Once on the scene, Tullier checked on an empty rental car, unaware it was the gunman’s. He was walking back to his patrol vehicle when Long shot him in the stomach from nearby woods. Long shot him twice more after he climbed into his vehicle .
The gunman also wounded Simmons before tactical officers showed up and killed the attacker, who left behind a note calling his actions a “necessary evil” so he could inflict “destruction” on police officers.
When Tullier came to Houston eight months ago, his legs were frozen in an extended position. His arms were locked into his chest, his fingers curled up tight.
The therapy is painful. At the start of one recent session, occupational therapist Ashley Broadwater asked him, “You ready to work today?”
McNicoll, who often assists during the therapy, crouched behind him and held his forehead as he pushed a table toward Broadwater.
“Think about working those arms. Push it out as far as you can,” the therapist said.
McNicoll tapped her fiance’s arms to encourage him as she and Broadwater counted to 10.
Later in the session, Journey’s “Don’t Stop Believin’” blared over a cassette recorder as he slowly moved his left hand to push a red button that started and stopped the music.
McNicoll said her fiance has come a long way. It used to take a couple of people to hold him upright on a mat or at the edge of a bed.
“And now some days, for the most part, he can hold himself up,” she said.
McNicoll sometimes sees a look in his eyes that suggests he wants to say something. He tries to mouth words, but can’t vocalize them. His doctors have not ruled out the possibility that, someday, speaking could be his primary form of communication again.
Dr. Sunil Kothari, one of the doctors at the Houston hospital, said Tullier’s cognitive abilities have “outstripped” his physical abilities.
“There’s more that he wants to do, knows in some sense how to do, and just can’t execute because of his neuromuscular and other impairments,” he said.
Walking without assistance also remains a possibility down the line, his doctor said.
Since the shooting, Tullier has had more than 15 surgeries, including one this week. In a Facebook post late Wednesday, James Tulllier said his son had surgery on his abdomen and a surgeon was “pleased with the results.” However, Nick had a seizure after the surgery and was in severe pain, his father wrote.

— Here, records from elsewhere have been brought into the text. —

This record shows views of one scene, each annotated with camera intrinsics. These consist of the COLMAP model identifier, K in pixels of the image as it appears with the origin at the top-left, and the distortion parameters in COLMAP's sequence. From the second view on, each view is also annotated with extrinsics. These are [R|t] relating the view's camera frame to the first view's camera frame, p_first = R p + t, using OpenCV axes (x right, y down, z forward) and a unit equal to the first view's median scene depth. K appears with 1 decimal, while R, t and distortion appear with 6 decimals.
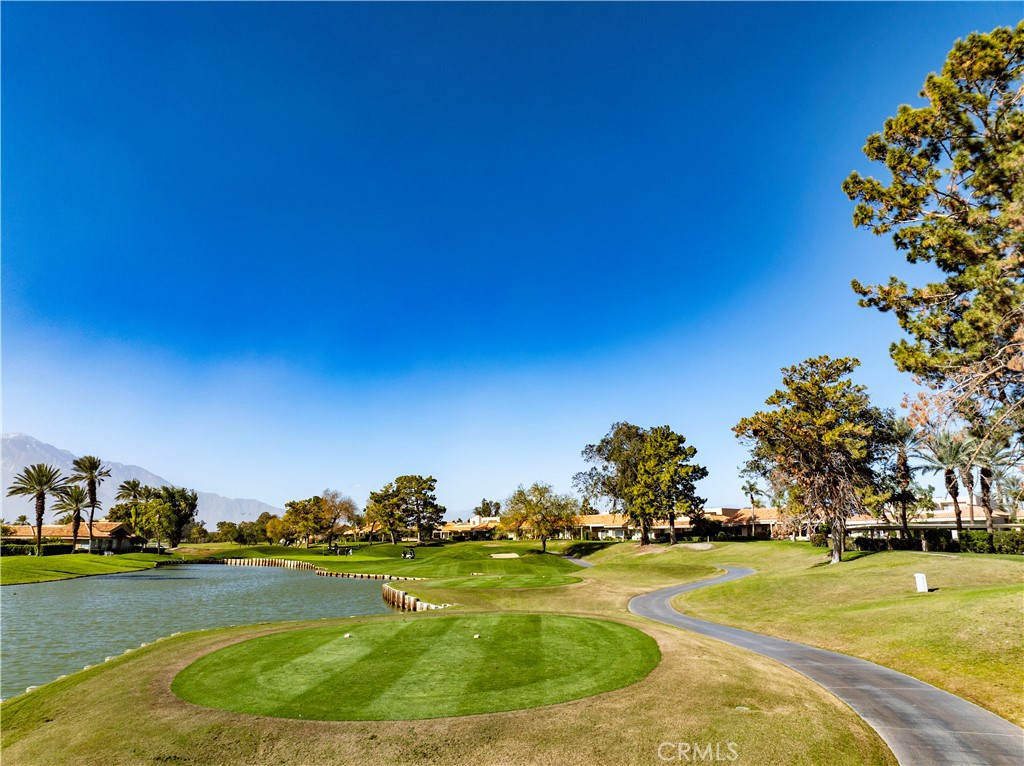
lens RADIAL K [[720.4, 0, 511.4], [0, 720.4, 380.0], [0, 0, 1]] dist [-0.045314, 0.013262]
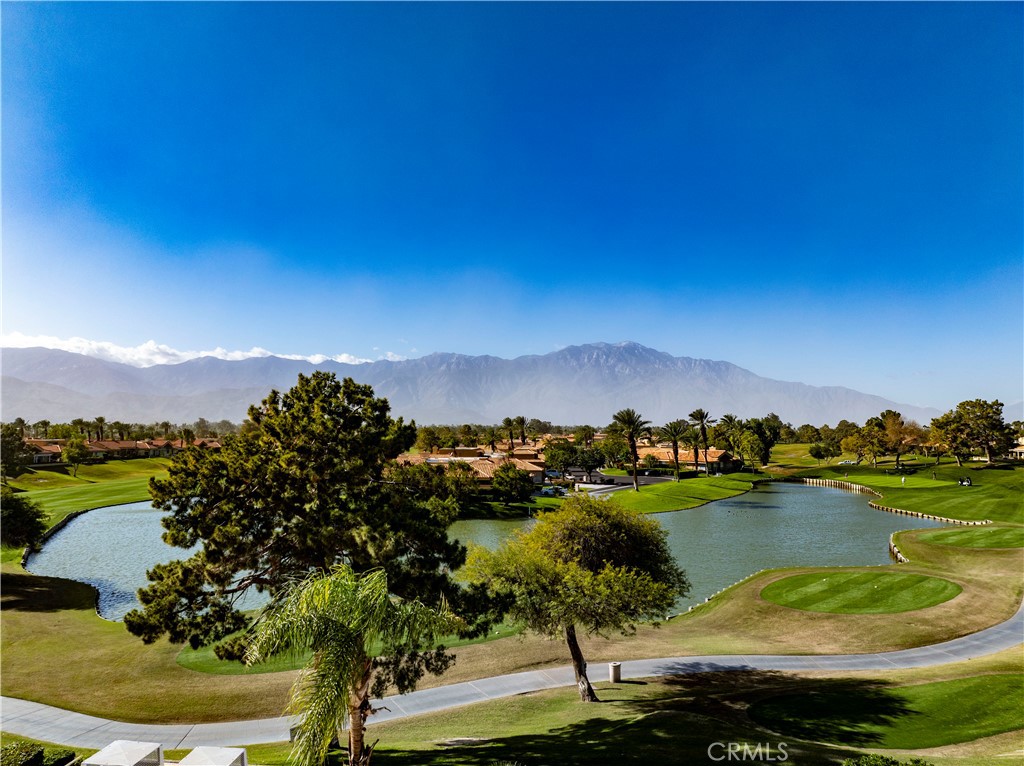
lens RADIAL K [[720.4, 0, 512.6], [0, 720.4, 378.0], [0, 0, 1]] dist [-0.045314, 0.013262]
pose [[0.716096, -0.049767, -0.696225, 0.144523], [0.154527, 0.984008, 0.088599, -0.139704], [0.680681, -0.171031, 0.712335, -0.271471]]
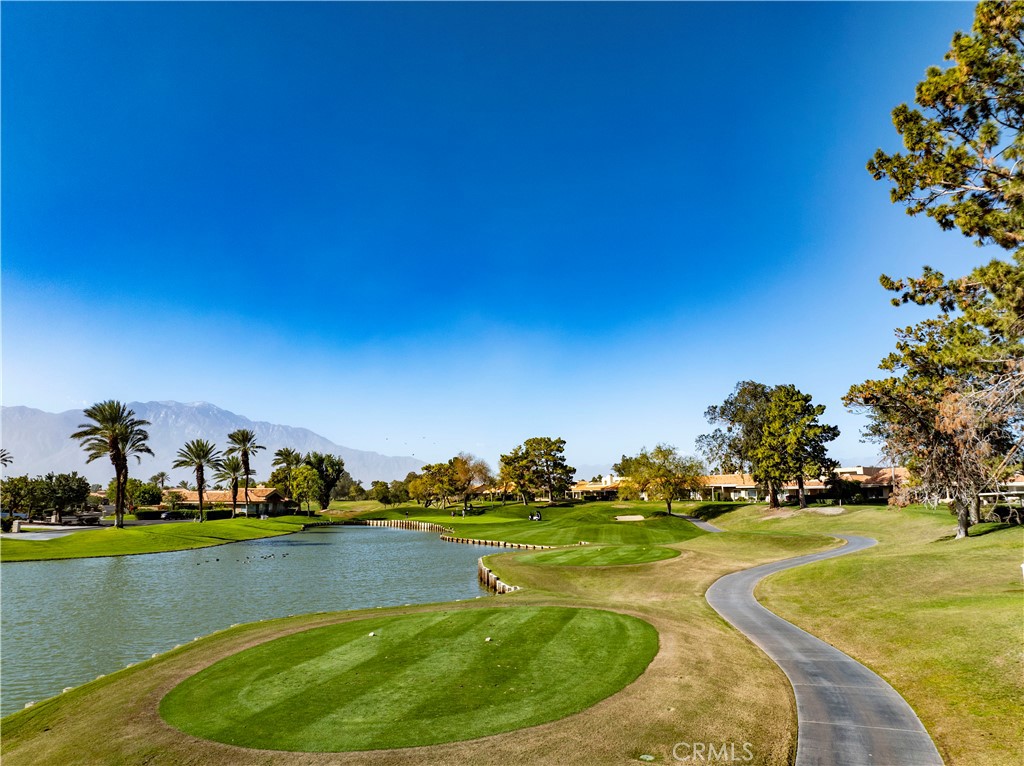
lens RADIAL K [[720.4, 0, 511.0], [0, 720.4, 380.2], [0, 0, 1]] dist [-0.045314, 0.013262]
pose [[0.979624, -0.034888, -0.197787, 0.036257], [0.047237, 0.997195, 0.058063, -0.013795], [0.195207, -0.066222, 0.978524, 0.001954]]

James Tullier said the family used to talk to doctors outside his hospital room. Now they discuss his son’s care in his presence.
“He wants to know, and he wants to be involved in decisions,” he said.
Tullier’s father declined to discuss the shooting. Attorneys recently filed a federal lawsuit on his son’s behalf against Black Lives Matter and several leaders of the movement. The suit accuses the activists of inciting violence that led to Long’s deadly attack.
The shooting was not the only tragedy for Tullier’s family last summer. Homes belonging to James Tullier and his other two sons were wrecked by catastrophic flooding from an August storm that dumped as much as 2 feet of rain on parts of southeast Louisiana.
James Tullier’s oldest son is nearly finished rebuilding, but his middle son is far from done. James and Mary Tullier are still at odds with their insurance company.
“We’re not the only ones that way,” James Tullier said.
He finds comfort in seeing other patients at the Houston hospital capable of laughing despite their misfortune.
“They’ve got the right to hate life. They’ve got the right to complain,” he said. “And they don’t.”